Short exercise:
Recast the lines below as a Markdown table with two columns, Row and Line. Put each line's number under Row and the line itself under Line, and leave out blank lines.

-- START OF Provided records --

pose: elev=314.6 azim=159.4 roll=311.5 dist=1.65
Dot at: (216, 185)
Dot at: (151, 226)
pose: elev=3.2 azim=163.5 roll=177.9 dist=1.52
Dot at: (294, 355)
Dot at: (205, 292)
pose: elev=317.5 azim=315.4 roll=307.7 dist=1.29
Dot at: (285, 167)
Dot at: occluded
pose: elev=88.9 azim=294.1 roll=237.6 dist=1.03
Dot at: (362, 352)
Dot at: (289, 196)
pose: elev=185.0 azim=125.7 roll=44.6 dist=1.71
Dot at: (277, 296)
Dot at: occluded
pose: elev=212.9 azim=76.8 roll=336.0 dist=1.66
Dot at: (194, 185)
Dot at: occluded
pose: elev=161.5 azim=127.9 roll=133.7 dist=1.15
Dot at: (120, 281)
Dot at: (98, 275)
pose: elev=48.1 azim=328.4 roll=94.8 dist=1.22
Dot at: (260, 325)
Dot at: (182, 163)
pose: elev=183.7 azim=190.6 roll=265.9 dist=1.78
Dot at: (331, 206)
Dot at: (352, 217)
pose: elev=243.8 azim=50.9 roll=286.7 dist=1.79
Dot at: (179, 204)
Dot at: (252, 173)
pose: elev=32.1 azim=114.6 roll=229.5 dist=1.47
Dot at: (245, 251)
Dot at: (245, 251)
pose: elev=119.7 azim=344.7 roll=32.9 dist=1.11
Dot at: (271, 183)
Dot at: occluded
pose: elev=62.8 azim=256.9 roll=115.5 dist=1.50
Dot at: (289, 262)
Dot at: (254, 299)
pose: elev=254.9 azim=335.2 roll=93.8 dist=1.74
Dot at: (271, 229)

-- END OF Provided records --

Exercise solution:
| Row | Line |
|---|---|
| 1 | pose: elev=314.6 azim=159.4 roll=311.5 dist=1.65 |
| 2 | Dot at: (216, 185) |
| 3 | Dot at: (151, 226) |
| 4 | pose: elev=3.2 azim=163.5 roll=177.9 dist=1.52 |
| 5 | Dot at: (294, 355) |
| 6 | Dot at: (205, 292) |
| 7 | pose: elev=317.5 azim=315.4 roll=307.7 dist=1.29 |
| 8 | Dot at: (285, 167) |
| 9 | Dot at: occluded |
| 10 | pose: elev=88.9 azim=294.1 roll=237.6 dist=1.03 |
| 11 | Dot at: (362, 352) |
| 12 | Dot at: (289, 196) |
| 13 | pose: elev=185.0 azim=125.7 roll=44.6 dist=1.71 |
| 14 | Dot at: (277, 296) |
| 15 | Dot at: occluded |
| 16 | pose: elev=212.9 azim=76.8 roll=336.0 dist=1.66 |
| 17 | Dot at: (194, 185) |
| 18 | Dot at: occluded |
| 19 | pose: elev=161.5 azim=127.9 roll=133.7 dist=1.15 |
| 20 | Dot at: (120, 281) |
| 21 | Dot at: (98, 275) |
| 22 | pose: elev=48.1 azim=328.4 roll=94.8 dist=1.22 |
| 23 | Dot at: (260, 325) |
| 24 | Dot at: (182, 163) |
| 25 | pose: elev=183.7 azim=190.6 roll=265.9 dist=1.78 |
| 26 | Dot at: (331, 206) |
| 27 | Dot at: (352, 217) |
| 28 | pose: elev=243.8 azim=50.9 roll=286.7 dist=1.79 |
| 29 | Dot at: (179, 204) |
| 30 | Dot at: (252, 173) |
| 31 | pose: elev=32.1 azim=114.6 roll=229.5 dist=1.47 |
| 32 | Dot at: (245, 251) |
| 33 | Dot at: (245, 251) |
| 34 | pose: elev=119.7 azim=344.7 roll=32.9 dist=1.11 |
| 35 | Dot at: (271, 183) |
| 36 | Dot at: occluded |
| 37 | pose: elev=62.8 azim=256.9 roll=115.5 dist=1.50 |
| 38 | Dot at: (289, 262) |
| 39 | Dot at: (254, 299) |
| 40 | pose: elev=254.9 azim=335.2 roll=93.8 dist=1.74 |
| 41 | Dot at: (271, 229) |